Tout ça pour dire que l’importance culturelle de la boisson a son impact. Et la « culture » de la débauche fait son chemin dans nos mœurs; ça s’apprend et ça se perd difficilement.
Mais la culture de la sobriété, c’est pas rien non plus.
Si un James Hetfield est capable, bon nombre d’autres aussi. Capable au point d’influencer d’autres gens à faire quelque chose pour eux pour une fois, de prendre un chemin qui n’est briqué que de positif, au lieu de les influencer à prendre un autre verre, à déboucher de plus en plus tôt, à boire de plus en plus tard, à étirer la soirée, la nuit, à s’épuiser les sens à coups d’enweye donc juste une autre bouteille.
Tout ça pour dire (bis), que, individuellement, on a plus d’influence qu’on pense, et on peut s’en servir pour détruire, ou construire. Si j’ai trop de fois incité mon entourage à prendre cet autre verre, à fuir cette autre responsabilité, je ne me rendais pas compte du réel pouvoir d’entraînement vers le bas et de persuasion qu’on peut avoir. Depuis que je ne consomme plus, j’ai été surprise d’avoir pu influencer des personnes à choisir cette voie aussi. Parce que j’en parle ouvertement depuis un an sur ce blogue, je crois qu’il est possible de démystifier ce qui se passe de « l’autre bord », quand on ne s’embrouille plus, quand la brume des matins douloureux disparaît. Un peu de lumière sur cette autre voie pas encore tout à fait bien éclairée, moins glamour, moins trash, moins rock, mais plus solide, plus safe, certes.

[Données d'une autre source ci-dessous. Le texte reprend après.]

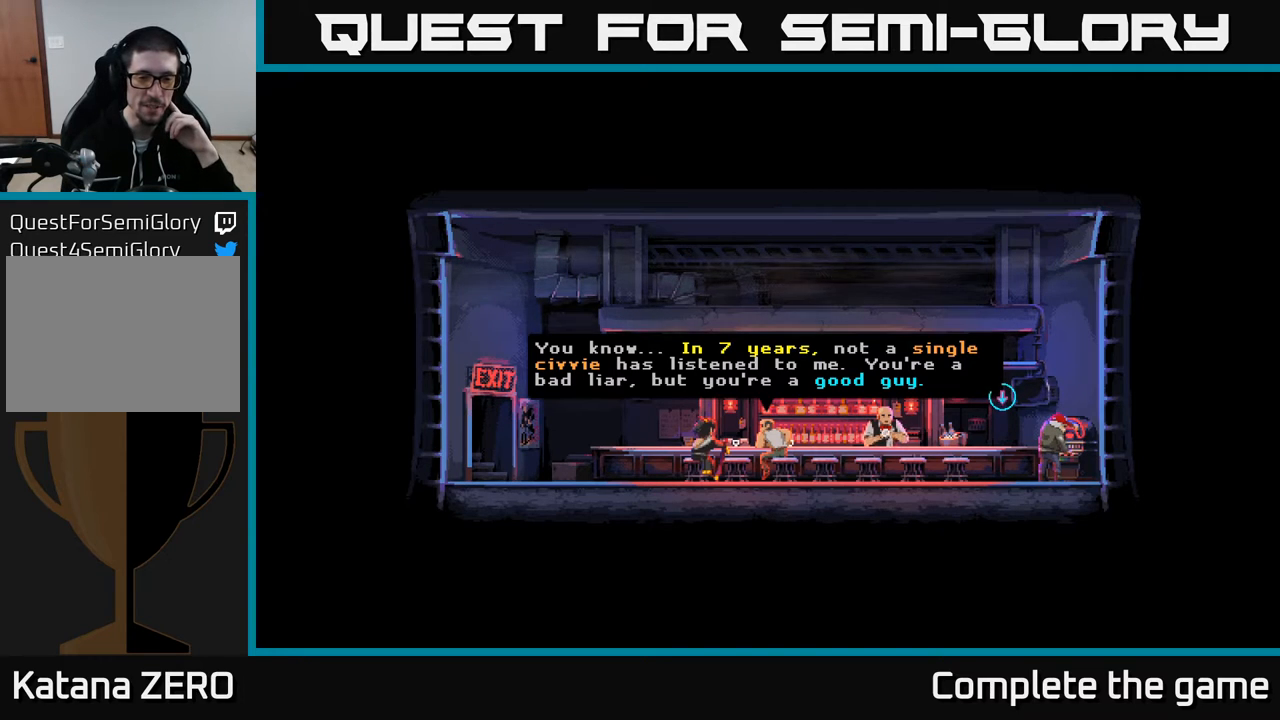
Gameplay with a controller (Xbox layout); each line is a JSON object with the inputs held at the frame after it. "events" lists button and stick changes between this image and that frame as [ms after this image, input, new state], when the widget could be followed in between.
{"buttons": [], "left_stick": "center", "right_stick": "center", "events": [[17, "A", "down"], [283, "A", "up"]]}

Et si de la boisson ne me reste que la nostalgie, je ne regrette pas d’avoir arrêté il y a un an, et pas avant. Je pense qu’on a chacun son tas de marde à manger (poésie), et on pogne chacun son cut off le jour où on trouve que ça manque de pain (sans gluten).
Quand j’écoute les autres parler de sobriété, ça part de chemins parfois semblables, parfois pas, mais y’a de quoi qui rejoint et c’est ce désir de mieux, et cette gratitude qui vient quand on se donne enfin la chance de s’aider. For whom the sobriété tolls…
Bientôt : Un topo suite à un vox pop sur les bars où vous avez pris vos meilleures brosses. On sera surpris des similitudes dans les établissements pourtant bien différents…
Bon été, et checkez à télécharger l’application @I Am Sober si jamais !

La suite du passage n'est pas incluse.